• WHAT IS NEEDED: Wherever the string "huyện" shows up in the records below, return that line.

• RECORDS:
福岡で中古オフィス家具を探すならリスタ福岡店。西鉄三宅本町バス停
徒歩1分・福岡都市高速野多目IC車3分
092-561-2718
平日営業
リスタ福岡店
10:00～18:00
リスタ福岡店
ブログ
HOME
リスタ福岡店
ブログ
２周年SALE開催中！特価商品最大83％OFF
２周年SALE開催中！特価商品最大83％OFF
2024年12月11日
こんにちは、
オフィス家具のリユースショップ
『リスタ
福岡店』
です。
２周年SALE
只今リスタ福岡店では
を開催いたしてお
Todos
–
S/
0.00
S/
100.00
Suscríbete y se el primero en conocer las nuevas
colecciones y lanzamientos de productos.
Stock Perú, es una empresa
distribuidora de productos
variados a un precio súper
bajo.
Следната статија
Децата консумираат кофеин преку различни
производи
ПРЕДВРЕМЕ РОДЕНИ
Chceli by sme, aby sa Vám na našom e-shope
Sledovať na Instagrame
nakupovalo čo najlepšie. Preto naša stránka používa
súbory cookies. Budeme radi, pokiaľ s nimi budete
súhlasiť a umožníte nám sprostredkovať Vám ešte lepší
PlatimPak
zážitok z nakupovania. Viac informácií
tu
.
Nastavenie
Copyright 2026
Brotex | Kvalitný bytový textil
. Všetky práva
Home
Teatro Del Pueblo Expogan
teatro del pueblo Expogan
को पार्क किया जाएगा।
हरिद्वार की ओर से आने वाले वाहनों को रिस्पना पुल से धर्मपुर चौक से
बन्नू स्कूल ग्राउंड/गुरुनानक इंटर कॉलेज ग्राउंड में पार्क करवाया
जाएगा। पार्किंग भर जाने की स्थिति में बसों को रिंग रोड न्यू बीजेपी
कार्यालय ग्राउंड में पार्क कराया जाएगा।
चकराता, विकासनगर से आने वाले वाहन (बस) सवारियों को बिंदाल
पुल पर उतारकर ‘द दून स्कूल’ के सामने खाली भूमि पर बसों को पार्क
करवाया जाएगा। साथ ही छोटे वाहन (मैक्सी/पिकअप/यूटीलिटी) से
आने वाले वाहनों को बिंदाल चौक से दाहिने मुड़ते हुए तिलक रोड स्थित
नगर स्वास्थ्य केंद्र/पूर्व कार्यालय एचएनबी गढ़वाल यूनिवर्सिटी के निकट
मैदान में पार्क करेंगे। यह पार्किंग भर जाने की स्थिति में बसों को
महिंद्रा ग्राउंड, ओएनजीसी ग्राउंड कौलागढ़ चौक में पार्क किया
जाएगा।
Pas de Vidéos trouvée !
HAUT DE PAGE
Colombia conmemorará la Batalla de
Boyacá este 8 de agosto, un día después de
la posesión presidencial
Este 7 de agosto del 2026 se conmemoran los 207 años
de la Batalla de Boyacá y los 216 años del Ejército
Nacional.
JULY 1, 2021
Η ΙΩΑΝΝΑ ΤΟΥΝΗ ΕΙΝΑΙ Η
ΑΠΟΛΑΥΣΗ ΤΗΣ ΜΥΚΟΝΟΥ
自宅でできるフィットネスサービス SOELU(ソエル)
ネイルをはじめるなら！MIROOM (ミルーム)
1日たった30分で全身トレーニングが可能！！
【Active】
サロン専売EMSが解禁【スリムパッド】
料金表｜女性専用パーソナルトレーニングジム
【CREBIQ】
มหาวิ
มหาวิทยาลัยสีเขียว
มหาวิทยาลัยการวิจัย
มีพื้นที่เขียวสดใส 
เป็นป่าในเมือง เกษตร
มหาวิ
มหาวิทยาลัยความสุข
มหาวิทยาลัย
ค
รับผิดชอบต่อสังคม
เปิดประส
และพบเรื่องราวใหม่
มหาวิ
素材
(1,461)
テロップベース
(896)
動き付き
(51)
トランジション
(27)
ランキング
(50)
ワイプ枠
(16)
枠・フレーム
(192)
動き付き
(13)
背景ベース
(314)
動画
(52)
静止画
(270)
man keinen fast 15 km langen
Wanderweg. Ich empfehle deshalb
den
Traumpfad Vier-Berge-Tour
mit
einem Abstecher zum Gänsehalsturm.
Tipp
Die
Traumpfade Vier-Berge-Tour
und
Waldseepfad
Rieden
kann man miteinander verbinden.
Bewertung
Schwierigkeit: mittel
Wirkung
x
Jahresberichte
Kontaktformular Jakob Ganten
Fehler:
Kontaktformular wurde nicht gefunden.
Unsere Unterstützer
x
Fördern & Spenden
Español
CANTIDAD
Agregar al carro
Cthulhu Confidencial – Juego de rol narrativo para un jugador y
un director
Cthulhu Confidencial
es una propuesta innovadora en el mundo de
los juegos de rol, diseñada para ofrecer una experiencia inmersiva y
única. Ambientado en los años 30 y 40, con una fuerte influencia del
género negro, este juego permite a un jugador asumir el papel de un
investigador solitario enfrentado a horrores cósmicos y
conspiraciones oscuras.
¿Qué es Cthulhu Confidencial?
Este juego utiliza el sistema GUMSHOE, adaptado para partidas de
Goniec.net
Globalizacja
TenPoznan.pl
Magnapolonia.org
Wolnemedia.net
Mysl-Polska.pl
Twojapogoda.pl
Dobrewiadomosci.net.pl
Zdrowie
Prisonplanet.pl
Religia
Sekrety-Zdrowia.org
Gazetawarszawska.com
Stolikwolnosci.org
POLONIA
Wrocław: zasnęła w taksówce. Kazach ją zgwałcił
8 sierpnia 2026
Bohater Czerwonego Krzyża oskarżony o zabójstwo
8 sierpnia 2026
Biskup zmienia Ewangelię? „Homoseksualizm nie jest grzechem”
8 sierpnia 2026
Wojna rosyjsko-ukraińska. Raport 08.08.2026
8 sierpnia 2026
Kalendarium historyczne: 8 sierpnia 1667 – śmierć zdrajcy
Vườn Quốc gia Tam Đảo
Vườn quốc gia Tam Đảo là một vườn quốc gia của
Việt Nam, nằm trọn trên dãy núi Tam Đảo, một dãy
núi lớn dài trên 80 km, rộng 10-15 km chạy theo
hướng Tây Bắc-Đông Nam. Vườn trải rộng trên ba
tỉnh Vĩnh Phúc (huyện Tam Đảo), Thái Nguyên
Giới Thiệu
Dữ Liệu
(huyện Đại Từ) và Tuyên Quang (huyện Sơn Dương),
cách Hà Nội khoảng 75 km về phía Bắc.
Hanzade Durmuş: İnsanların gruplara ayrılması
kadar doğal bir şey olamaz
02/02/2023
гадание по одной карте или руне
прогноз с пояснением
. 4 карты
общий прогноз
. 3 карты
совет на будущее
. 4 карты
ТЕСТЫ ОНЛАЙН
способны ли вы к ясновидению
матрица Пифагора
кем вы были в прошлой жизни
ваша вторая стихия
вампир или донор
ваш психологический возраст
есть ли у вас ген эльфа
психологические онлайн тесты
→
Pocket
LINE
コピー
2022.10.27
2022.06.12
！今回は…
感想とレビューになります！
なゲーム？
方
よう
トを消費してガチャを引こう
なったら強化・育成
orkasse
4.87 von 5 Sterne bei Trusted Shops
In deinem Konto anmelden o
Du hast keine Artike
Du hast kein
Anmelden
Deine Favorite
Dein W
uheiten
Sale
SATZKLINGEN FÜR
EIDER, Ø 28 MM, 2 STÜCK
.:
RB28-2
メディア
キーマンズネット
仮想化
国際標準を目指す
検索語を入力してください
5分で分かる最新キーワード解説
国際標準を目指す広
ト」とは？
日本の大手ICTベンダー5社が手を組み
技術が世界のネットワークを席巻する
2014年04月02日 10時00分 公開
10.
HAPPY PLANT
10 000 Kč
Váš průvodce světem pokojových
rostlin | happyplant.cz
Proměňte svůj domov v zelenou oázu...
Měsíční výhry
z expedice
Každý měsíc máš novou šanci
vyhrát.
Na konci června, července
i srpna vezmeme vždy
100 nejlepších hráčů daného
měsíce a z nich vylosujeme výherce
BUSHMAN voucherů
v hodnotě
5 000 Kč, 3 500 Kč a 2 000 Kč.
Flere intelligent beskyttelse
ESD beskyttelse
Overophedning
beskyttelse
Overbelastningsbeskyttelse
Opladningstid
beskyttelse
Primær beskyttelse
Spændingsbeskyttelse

• EXERCISE RESPONSE:
tỉnh Vĩnh Phúc (huyện Tam Đảo), Thái Nguyên
(huyện Đại Từ) và Tuyên Quang (huyện Sơn Dương),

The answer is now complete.